The women gathered on the road leading to Turkey, chanting
slogans demanding the release of some 350 men arrested on Tuesday by security
forces including secret police.
The Syrian Observatory for Human Rights reported that security
forces barged into houses and arrested men aged up to 60 after townsfolk had
earlier participated in unprecedented protests challenging Assad’s rule.
“The women of Baida are on the highway. They want their
men back,” the organization said.
A human rights lawyer earlier said security forces had
arrested 200 residents in Baida, killing two people.
“They brought in a television crew and forced the men
they arrested to shout ‘We sacrifice our blood and our soul for you, Bashar’
while filming them,” the lawyer, who was in contact with residents of the
town, told the Reuters news agency.
‘Police state’
“Syria is the Arab police state par excellence. But the
regime still watches international reaction, and as soon as it senses that it
has weakened, it turns more bloody,” said the lawyer, who did not want to
be further identified.
Assad has responded to the protests, now in their fourth
week, with a blend of force and vague promises of reform.
The Damascus Declaration, Syria’s main rights group, said
the death toll from the pro-democracy protests had reached 200.

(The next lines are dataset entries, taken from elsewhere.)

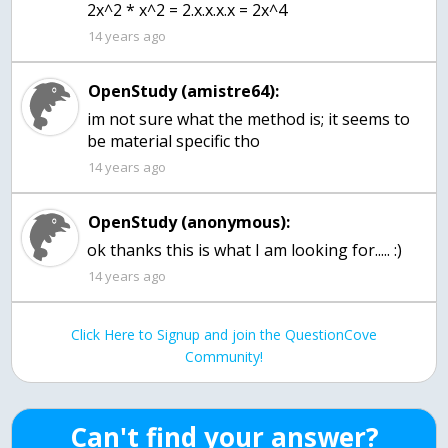
2x^2 * x^2 = 2.x.x.x.x = 2x^4
14 years ago
OpenStudy (amistre64):
im not sure what the method is; it seems to
be material specific tho
14 years ago
OpenStudy (anonymous):
ok thanks this is what I am looking for..... :)
14 years ago
Click Here to Signup and join the QuestionCove
Community!
Can't find your answer?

The authorities have described the protests as part of a
foreign conspiracy to sow sectarian strife, blaming unspecified armed groups
and “infiltrators” for the violence, and denying a report by Human
Rights Watch that security forces have prevented ambulances and medical
supplies from reaching besieged areas.
Montaha al-Atrash, board member of the Syrian human rights
group Sawasieh, said the authorities “dream up more fantasy armed gang
scenarios as soon as another region rises up to demand freedom and
democracy.”
“Shame on them. They are doing a disservice to their
own president. Why do infiltrators and armed groups disappear when the
authorities organize a ‘popular’ pro-Assad demonstration?” Atrash said.
“As soon as an area like Baida stands up, they attack
it and put out the usual film reel of members of the security forces who died
defending stability and order,” Atrash said.
Activists said Baida was targeted because its residents
participated in a demonstration in Baniyas last week in which protesters
shouted: “The people want the overthrow of the regime” — the rallying
cry of the Tunisian and Egyptian revolutions where the leaders were toppled.